Stored data:
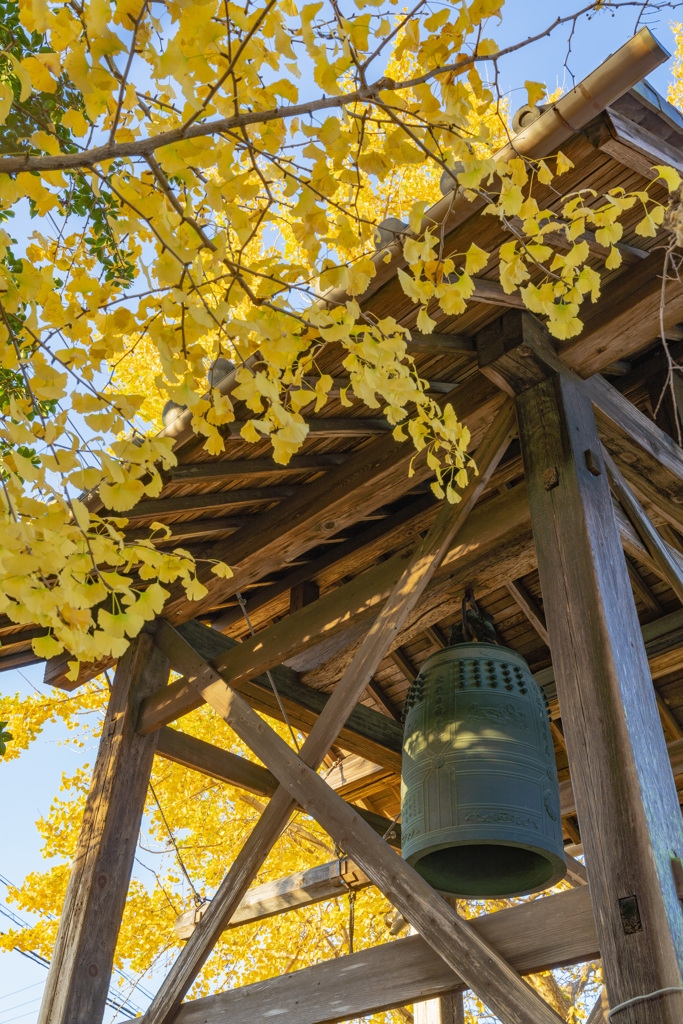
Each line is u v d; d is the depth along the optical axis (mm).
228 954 9219
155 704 4594
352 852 3385
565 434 3256
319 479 4250
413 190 6898
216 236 1914
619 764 2557
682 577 3633
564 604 2932
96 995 3992
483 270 3121
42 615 2000
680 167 2811
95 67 1547
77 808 8547
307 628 4277
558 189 2822
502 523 3719
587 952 2777
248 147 1792
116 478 1858
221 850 8906
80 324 1902
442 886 3266
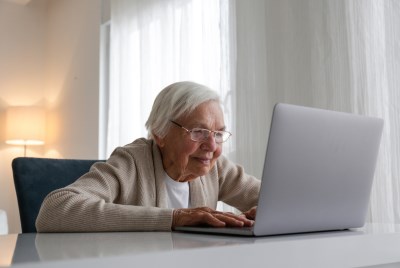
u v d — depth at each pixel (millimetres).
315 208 944
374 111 1882
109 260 526
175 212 1082
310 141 882
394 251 889
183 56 2975
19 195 1619
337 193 986
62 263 495
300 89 2209
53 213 1113
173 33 3117
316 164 910
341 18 2039
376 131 1034
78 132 4293
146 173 1467
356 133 978
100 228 1091
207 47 2787
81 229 1099
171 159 1480
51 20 4996
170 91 1469
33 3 5020
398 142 1790
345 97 2000
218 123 1459
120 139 3549
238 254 641
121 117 3561
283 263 693
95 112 4047
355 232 945
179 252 583
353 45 1977
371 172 1068
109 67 3996
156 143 1530
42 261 493
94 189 1286
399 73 1805
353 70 1966
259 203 840
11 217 4680
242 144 2459
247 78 2469
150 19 3371
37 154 4871
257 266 660
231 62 2580
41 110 4582
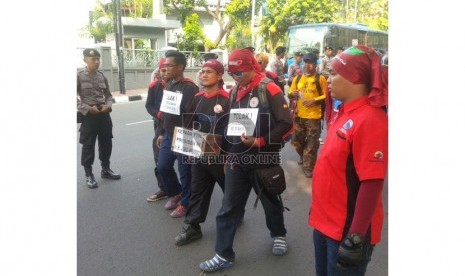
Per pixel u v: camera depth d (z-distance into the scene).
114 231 3.79
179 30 24.22
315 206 1.99
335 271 1.92
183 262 3.23
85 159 4.97
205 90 3.55
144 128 9.01
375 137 1.69
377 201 1.72
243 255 3.31
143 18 19.75
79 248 3.46
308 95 5.28
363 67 1.77
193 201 3.47
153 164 6.07
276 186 2.92
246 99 2.92
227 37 25.62
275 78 5.32
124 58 17.11
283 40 24.75
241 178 2.96
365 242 1.85
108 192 4.86
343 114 1.89
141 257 3.31
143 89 17.66
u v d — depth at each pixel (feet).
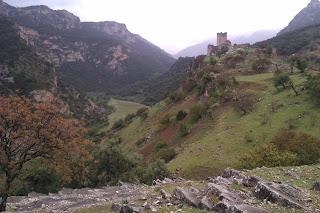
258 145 236.02
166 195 63.46
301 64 372.17
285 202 53.62
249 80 376.68
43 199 93.15
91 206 72.18
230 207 49.47
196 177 211.00
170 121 407.03
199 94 426.10
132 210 53.78
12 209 83.56
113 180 204.13
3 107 85.81
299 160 144.56
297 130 241.55
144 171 202.08
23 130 85.92
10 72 603.67
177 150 302.45
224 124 301.63
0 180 101.50
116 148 216.95
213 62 479.82
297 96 293.23
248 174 79.61
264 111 288.71
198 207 54.34
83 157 96.84
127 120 554.05
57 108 94.02
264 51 483.10
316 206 54.19
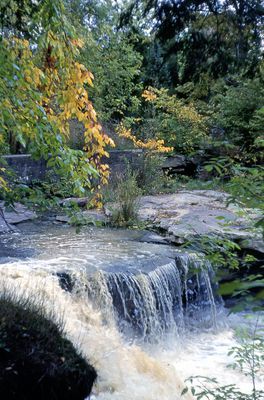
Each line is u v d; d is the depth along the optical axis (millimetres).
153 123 12898
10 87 2770
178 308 5922
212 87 14781
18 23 3266
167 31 12562
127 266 5594
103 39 14352
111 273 5219
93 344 4020
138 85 15477
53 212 8711
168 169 11836
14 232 7219
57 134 2898
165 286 5715
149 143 10953
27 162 9516
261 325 5672
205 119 14078
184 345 5449
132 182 8781
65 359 2781
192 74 13539
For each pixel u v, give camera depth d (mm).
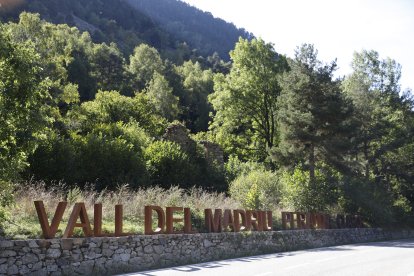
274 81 44906
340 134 29594
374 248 18547
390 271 9617
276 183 26484
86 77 74125
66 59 45188
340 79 30625
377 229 30375
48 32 43594
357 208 30500
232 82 46844
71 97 41688
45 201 13891
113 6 181750
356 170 34688
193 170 27625
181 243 13391
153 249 12328
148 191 18766
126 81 85188
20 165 9781
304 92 29438
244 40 46469
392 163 40344
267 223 18625
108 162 22688
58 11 148250
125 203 16531
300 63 30609
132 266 11391
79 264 10141
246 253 16078
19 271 8914
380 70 47812
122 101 48844
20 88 9391
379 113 39500
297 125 29078
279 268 10359
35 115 9820
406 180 41094
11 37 9742
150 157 26141
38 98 9984
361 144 38781
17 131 9438
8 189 9930
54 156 20234
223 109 47500
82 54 85250
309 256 14180
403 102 46000
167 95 77438
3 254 8719
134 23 179000
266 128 46219
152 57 104688
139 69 99562
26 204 12992
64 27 94000
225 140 48281
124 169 23312
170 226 13438
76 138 23719
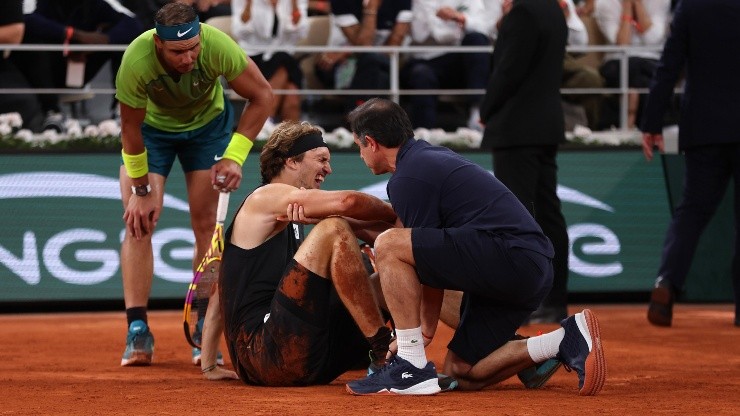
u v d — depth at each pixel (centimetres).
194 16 2206
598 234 4228
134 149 2375
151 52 2275
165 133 2528
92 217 4044
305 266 1911
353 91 4131
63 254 4019
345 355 1989
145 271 2514
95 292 4012
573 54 4566
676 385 2080
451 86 4366
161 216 4066
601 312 3950
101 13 4269
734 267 3381
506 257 1850
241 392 1936
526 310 1941
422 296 1962
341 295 1895
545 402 1800
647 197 4256
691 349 2758
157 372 2356
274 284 2025
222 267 2048
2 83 4159
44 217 4022
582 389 1880
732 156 3347
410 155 1905
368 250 2184
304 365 1962
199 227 2625
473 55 4303
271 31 4312
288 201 1953
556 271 3519
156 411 1723
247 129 2391
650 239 4244
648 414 1686
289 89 4253
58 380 2194
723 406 1781
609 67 4512
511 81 3297
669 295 3344
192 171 2597
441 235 1852
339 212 1920
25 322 3688
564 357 1903
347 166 4138
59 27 4175
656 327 3347
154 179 2544
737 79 3291
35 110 4209
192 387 2041
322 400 1809
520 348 1930
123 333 3272
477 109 4338
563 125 3412
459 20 4331
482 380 1967
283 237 2053
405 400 1809
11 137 4041
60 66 4206
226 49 2323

[Activity] All entries must come back exactly as written, though without their pictures.

[Written reply]
Each line is u v d; d is the depth along the optical axis (mm).
228 954 9219
155 704 4594
352 852 3385
565 434 3256
319 479 4250
413 190 6898
216 236 1914
619 764 2557
682 577 3633
564 604 2932
96 995 3992
483 270 3121
42 615 2000
680 167 2811
95 67 1547
77 808 8547
307 628 4277
558 189 2822
502 523 3719
587 952 2777
248 147 1792
116 478 1858
221 850 8906
80 324 1902
442 886 3266
u v d — depth at each pixel (millimetres).
315 208 944
374 111 1882
109 260 526
175 212 1082
310 141 882
394 251 889
183 56 2975
19 195 1619
337 193 986
62 263 495
300 89 2209
53 213 1113
173 33 3117
316 164 910
341 18 2039
376 131 1034
78 132 4293
146 173 1467
356 133 978
100 228 1091
207 47 2787
81 229 1099
171 159 1480
51 20 4996
170 91 1469
33 3 5020
398 142 1790
345 97 2000
218 123 1459
120 139 3549
238 254 641
121 117 3561
283 263 693
95 112 4047
355 232 945
179 252 583
353 45 1977
371 172 1068
109 67 3996
156 143 1530
42 261 493
94 189 1286
399 73 1805
353 70 1966
259 203 840
11 217 4680
242 144 2459
247 78 2469
150 19 3371
37 154 4871
257 266 660
231 62 2580
41 110 4582
Per pixel u v: camera depth d (z-distance into the scene).
114 231 3.79
179 30 24.22
315 206 1.99
335 271 1.92
183 262 3.23
85 159 4.97
205 90 3.55
144 128 9.01
375 137 1.69
377 201 1.72
243 255 3.31
143 18 19.75
79 248 3.46
308 95 5.28
363 67 1.77
193 201 3.47
153 164 6.07
276 186 2.92
246 99 2.92
227 37 25.62
275 78 5.32
124 58 17.11
283 40 24.75
241 178 2.96
365 242 1.85
108 192 4.86
343 114 1.89
141 257 3.31
143 89 17.66
u v d — depth at each pixel (feet).
258 145 236.02
166 195 63.46
301 64 372.17
285 202 53.62
249 80 376.68
43 199 93.15
91 206 72.18
230 207 49.47
196 177 211.00
170 121 407.03
199 94 426.10
132 210 53.78
12 209 83.56
113 180 204.13
3 107 85.81
299 160 144.56
297 130 241.55
144 171 202.08
23 130 85.92
10 72 603.67
177 150 302.45
224 124 301.63
0 180 101.50
116 148 216.95
213 62 479.82
297 96 293.23
248 174 79.61
264 111 288.71
198 207 54.34
83 157 96.84
127 120 554.05
57 108 94.02
264 51 483.10
316 206 54.19
Each line is u v d; d is the depth along the optical axis (millimetres).
153 123 12898
10 87 2770
178 308 5922
212 87 14781
18 23 3266
167 31 12562
127 266 5594
103 39 14352
111 273 5219
93 344 4020
138 85 15477
53 212 8711
168 169 11836
14 232 7219
57 134 2898
165 286 5715
149 143 10953
27 162 9516
261 325 5672
205 119 14078
184 345 5449
132 182 8781
65 359 2781
192 74 13539
For each pixel u v, give camera depth d (mm).
274 81 44906
340 134 29594
374 248 18547
390 271 9617
276 183 26484
86 77 74125
66 59 45188
340 79 30625
377 229 30375
48 32 43594
357 208 30500
232 82 46844
71 97 41688
45 201 13891
113 6 181750
356 170 34688
193 170 27625
181 243 13391
153 249 12328
148 191 18766
126 81 85188
20 165 9781
304 92 29438
244 40 46469
392 163 40344
267 223 18625
108 162 22688
58 11 148250
125 203 16531
300 63 30609
132 266 11391
79 264 10141
246 253 16078
19 271 8914
380 70 47812
122 101 48844
20 88 9391
379 113 39500
297 125 29078
279 268 10359
35 115 9820
406 180 41094
11 37 9742
150 157 26141
38 98 9984
361 144 38781
17 131 9438
8 189 9930
54 156 20234
223 109 47500
82 54 85250
309 256 14180
403 102 46000
167 95 77438
3 254 8719
134 23 179000
266 128 46219
152 57 104688
139 69 99562
26 204 12992
64 27 94000
225 140 48281
124 169 23312
170 226 13438
76 138 23719
u v d — depth at each pixel (centimetres).
194 16 2206
598 234 4228
134 149 2375
151 52 2275
165 133 2528
92 217 4044
305 266 1911
353 91 4131
63 254 4019
345 355 1989
145 271 2514
95 292 4012
573 54 4566
676 385 2080
451 86 4366
161 216 4066
601 312 3950
101 13 4269
734 267 3381
506 257 1850
241 392 1936
526 310 1941
422 296 1962
341 295 1895
545 402 1800
647 197 4256
691 349 2758
157 372 2356
274 284 2025
222 267 2048
2 83 4159
44 217 4022
582 389 1880
732 156 3347
410 155 1905
368 250 2184
304 365 1962
199 227 2625
473 55 4303
271 31 4312
288 201 1953
556 271 3519
156 411 1723
247 129 2391
650 239 4244
648 414 1686
289 89 4253
58 380 2194
723 406 1781
609 67 4512
511 81 3297
669 295 3344
192 171 2597
441 235 1852
339 212 1920
25 322 3688
564 357 1903
347 166 4138
59 27 4175
656 327 3347
154 179 2544
737 79 3291
35 110 4209
192 387 2041
322 400 1809
520 348 1930
123 333 3272
477 109 4338
563 125 3412
459 20 4331
482 380 1967
283 237 2053
405 400 1809
11 137 4041
60 66 4206
226 49 2323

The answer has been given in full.